My mind emptied, save for that sound.
I had no need for air, just a desperation to numb my mind.
The icy chill numbed my mind as well as my body, and slowly, I calmed. My heartbeat decelerated, and I could finally unclench my fists.
A flicker of purple flashed above the surface just as a presence broke through the barrier I’d unwittingly created around my mind.
Mine.
A gentle, feminine voice. It sounded like the water itself had spoken.
But that couldn’t be right… unless the sprites were back.
Mine, it said again.
The voice definitely wasn’t coming from the water. It echoed quietly from some place inside my head.
Mine!
I broke the surface with a cough, spluttering droplets into the face of my slightly-less-tiny dragon.
“Vel?” I asked softly, unsure if I’d lost my mind completely in the panic.
Mine, she purred, nuzzling my cheek.
“Vel!” I sobbed. “You can speak?!”
She hummed happily in answer.
The bathroom door crashed open again, and I experienced a weird sort of déjà vu. It was Charon, striding purposefully towards me. His eyebrows were drawn together, his pink lips pursed as he crashed to the floor beside the tub.
He reached forward, placing his palm against my cheek, brushing the sodden hair from my face in the process. Then, his forehead met mine.
“What happened?” he whispered.
“Nothing. Everything,” I sighed. “I don’t know. One moment I was fine — sure of my decision about my fate?—”
“Fate?”
I nodded, weary. Haltingly, I explained the night’s series of events to my best friend.
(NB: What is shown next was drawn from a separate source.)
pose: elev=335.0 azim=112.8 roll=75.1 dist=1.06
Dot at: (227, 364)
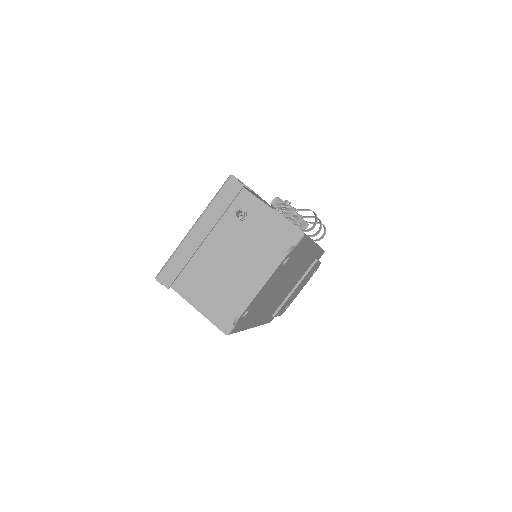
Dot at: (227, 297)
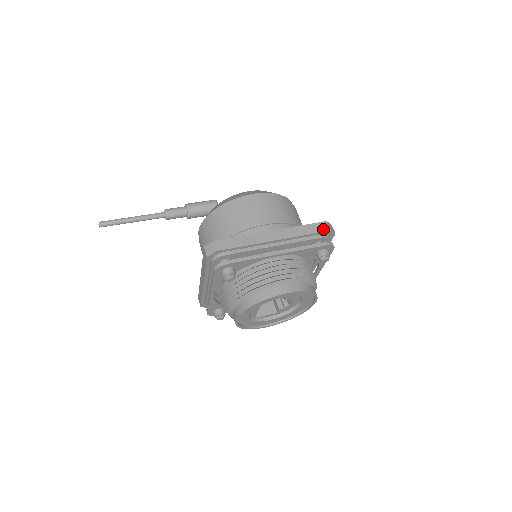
From the ball, to the dancing, to the sisters and their trial.
“So you chose to accept it? This burden thrust upon you?” He huffed an exasperated breath as I nodded, then sighed again.
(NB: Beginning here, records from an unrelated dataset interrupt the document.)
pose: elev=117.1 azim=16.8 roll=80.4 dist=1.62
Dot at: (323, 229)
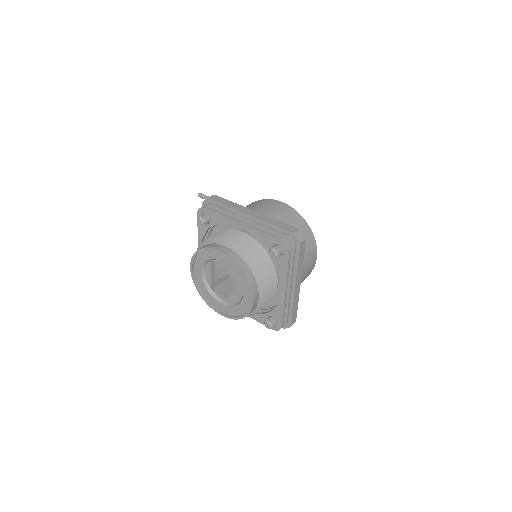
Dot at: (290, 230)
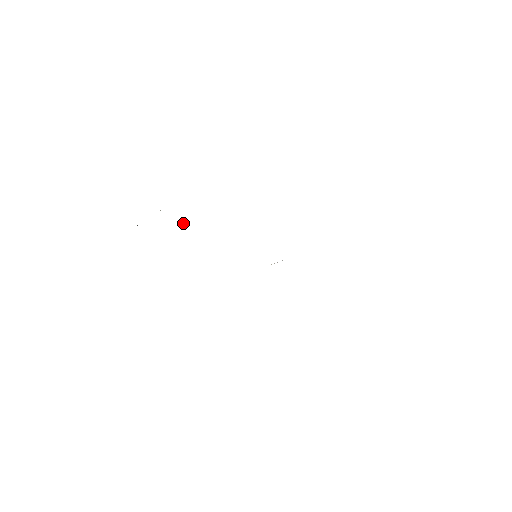
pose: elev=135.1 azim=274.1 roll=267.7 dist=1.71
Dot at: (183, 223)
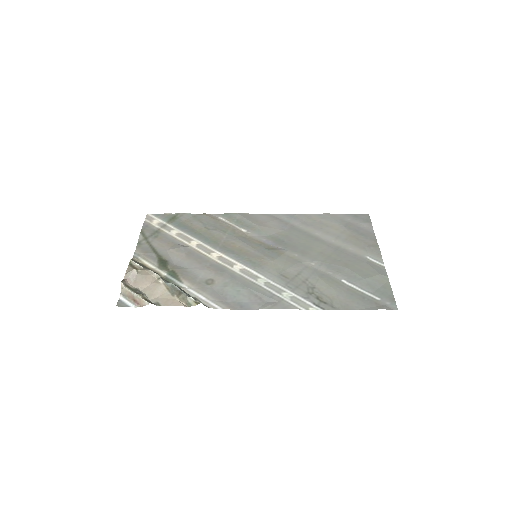
Dot at: (174, 287)
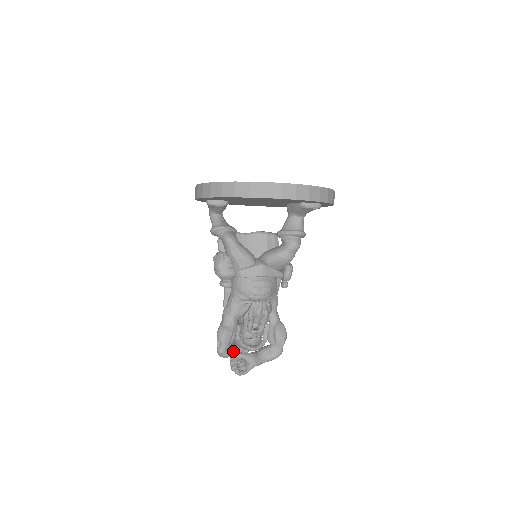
“You don’t deserve this, Nyss. You don’t deserve to have the fate of three entire realms resting on your shoulders. Six, if you include the afterlives!” He threw his hands in the air, echoing the agitation and helplessness I’d initially felt when Zeus hurled the prophecy my way.
I hadn’t wanted to believe it. But the words clawed into me, buried themselves deep within my skin, and I knew they would come to pass. I would either be the saviour of the realms, or the destruction of them.
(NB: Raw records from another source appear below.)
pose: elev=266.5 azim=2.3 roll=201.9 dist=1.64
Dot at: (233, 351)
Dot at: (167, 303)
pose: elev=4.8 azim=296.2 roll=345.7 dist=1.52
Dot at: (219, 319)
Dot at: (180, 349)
And yet, despite fate’s cruelty, there was so much to love about my life.
I had a father who loved me fiercely, in the only way he could; a mother who sacrificed herself to save me; a best friend to grow up with, whose mother had loved me like her own; a trio of unlikely friends — from Olympus, of all places, and a fucking dragon companion who chose me .
I even had a three-headed monster of a dog for protection.
“It fell to me because I can carry it, Char. Whatever Fate has been woven, it’s mine — and my choice to accept. I would not place that burden on anyone else, no matter what it ends up costing me.”
He fell silent after that, leaving quietly when I began to shiver in the icy water.
Instead of getting out and putting more substantial clothing on, I drained the cold water and refilled the tub with water so hot it turned my skin pink. My shadows receded, flickering beneath my skin where they belonged, and I flung the tiny black shift across the floor in a sopping pile of silk.
I stayed in the warmth for a long time.
Long enough for it to cool again. Long enough to fall asleep.
I bolted awake to the imagined sound of a raucous shout—and the strange tug of something deep inside my chest.